(Saved entries)
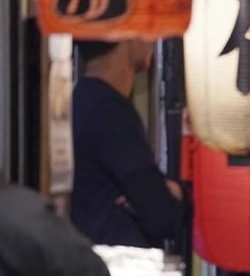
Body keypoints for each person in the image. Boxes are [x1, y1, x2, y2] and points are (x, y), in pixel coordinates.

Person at [71, 40, 184, 248]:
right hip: (116, 268)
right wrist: (176, 194)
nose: (153, 38)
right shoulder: (108, 109)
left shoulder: (85, 98)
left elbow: (147, 198)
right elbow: (161, 213)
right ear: (126, 36)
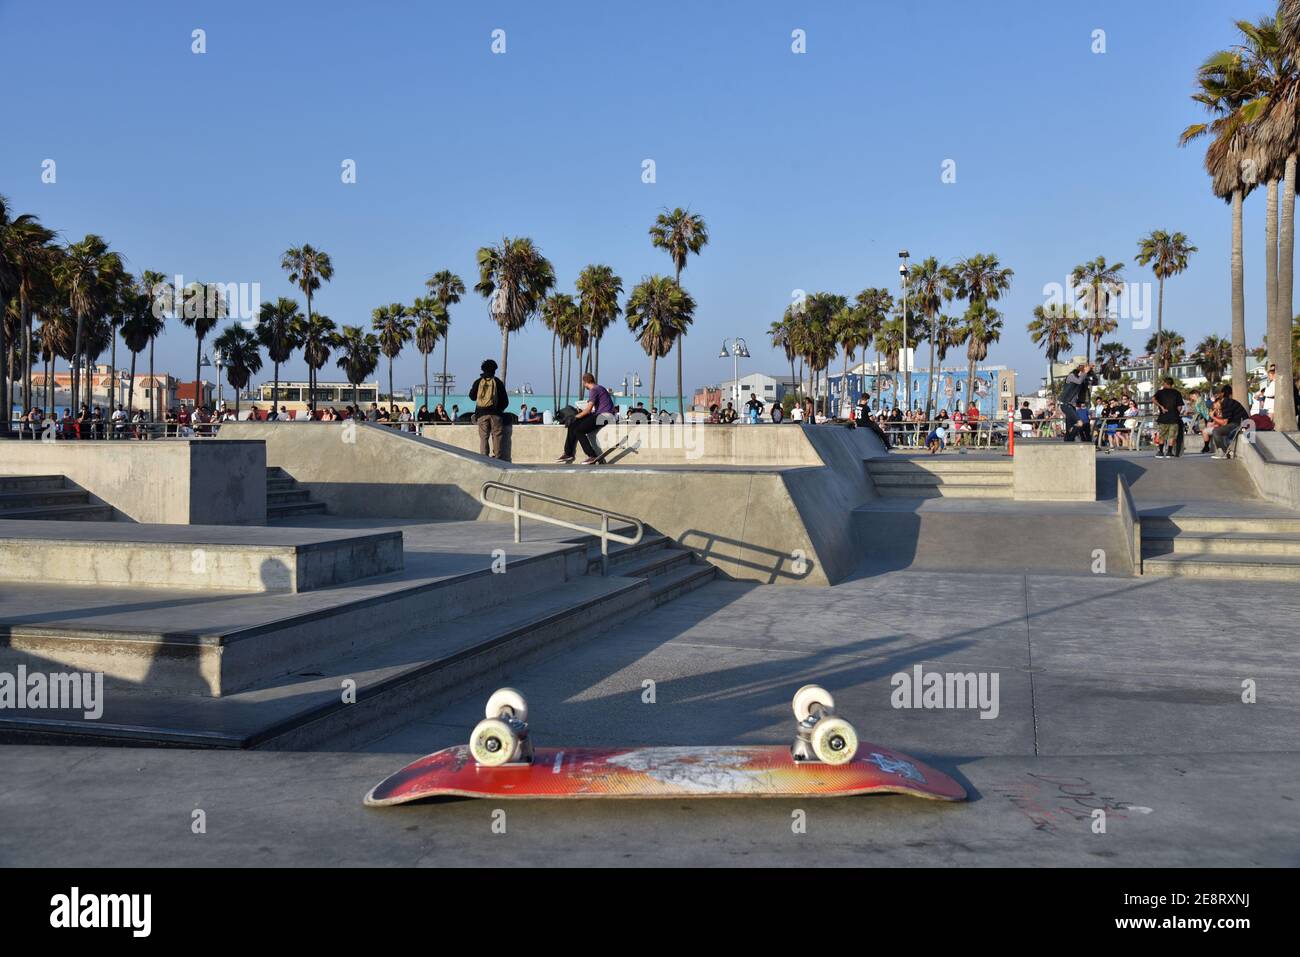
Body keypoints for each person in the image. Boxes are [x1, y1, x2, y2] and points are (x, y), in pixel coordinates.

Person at [558, 372, 614, 464]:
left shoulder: (594, 390)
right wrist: (576, 418)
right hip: (600, 415)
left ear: (585, 382)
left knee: (579, 430)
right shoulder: (600, 388)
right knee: (573, 424)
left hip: (605, 416)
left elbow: (588, 410)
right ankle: (568, 453)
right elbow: (592, 409)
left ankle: (592, 455)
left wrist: (574, 416)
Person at [469, 359, 508, 459]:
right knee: (497, 436)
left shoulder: (478, 382)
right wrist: (499, 410)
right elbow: (505, 401)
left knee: (483, 437)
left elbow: (472, 396)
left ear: (483, 369)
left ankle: (484, 458)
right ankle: (498, 458)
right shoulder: (498, 382)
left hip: (481, 414)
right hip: (496, 414)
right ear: (494, 370)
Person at [1058, 363, 1098, 442]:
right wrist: (1085, 371)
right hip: (1065, 404)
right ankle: (1069, 440)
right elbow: (1079, 381)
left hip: (1071, 406)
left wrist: (1092, 371)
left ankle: (1068, 441)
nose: (1084, 374)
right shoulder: (1071, 376)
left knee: (1070, 428)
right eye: (1082, 372)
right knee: (1080, 423)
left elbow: (1094, 382)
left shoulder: (1083, 379)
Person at [1209, 385, 1248, 459]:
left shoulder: (1227, 403)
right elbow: (1225, 419)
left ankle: (1223, 453)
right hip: (1236, 422)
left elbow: (1224, 423)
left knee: (1216, 431)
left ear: (1222, 394)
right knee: (1217, 429)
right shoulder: (1225, 403)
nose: (1215, 406)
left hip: (1240, 423)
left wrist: (1213, 417)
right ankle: (1226, 451)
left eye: (1215, 403)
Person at [1152, 377, 1184, 460]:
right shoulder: (1177, 392)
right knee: (1172, 436)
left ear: (1165, 383)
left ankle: (1161, 451)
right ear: (1172, 384)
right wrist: (1177, 413)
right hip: (1174, 417)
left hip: (1163, 417)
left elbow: (1153, 399)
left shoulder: (1160, 392)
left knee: (1162, 435)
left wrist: (1161, 406)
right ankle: (1169, 452)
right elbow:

= TASK DESCRIPTION =
Scan the entries above for the line containing "left knee: (579, 430)", and copy it and all lines after it exactly, down to and including the line containing "nose: (1084, 374)".

= REPLY TO THE EXERCISE =
left knee: (579, 430)
right shoulder: (600, 388)
right knee: (573, 424)
left hip: (605, 416)
left elbow: (588, 410)
right ankle: (568, 453)
right elbow: (592, 409)
left ankle: (592, 455)
left wrist: (574, 416)
Person at [469, 359, 508, 459]:
right knee: (497, 436)
left shoulder: (478, 382)
right wrist: (499, 410)
right elbow: (505, 401)
left knee: (483, 437)
left elbow: (472, 396)
left ear: (483, 369)
left ankle: (484, 458)
right ankle: (498, 458)
right shoulder: (498, 382)
left hip: (481, 414)
right hip: (496, 414)
right ear: (494, 370)
Person at [1058, 363, 1098, 442]:
right wrist: (1085, 371)
right hip: (1065, 404)
right ankle: (1069, 440)
right elbow: (1079, 381)
left hip: (1071, 406)
left wrist: (1092, 371)
left ankle: (1068, 441)
nose: (1084, 374)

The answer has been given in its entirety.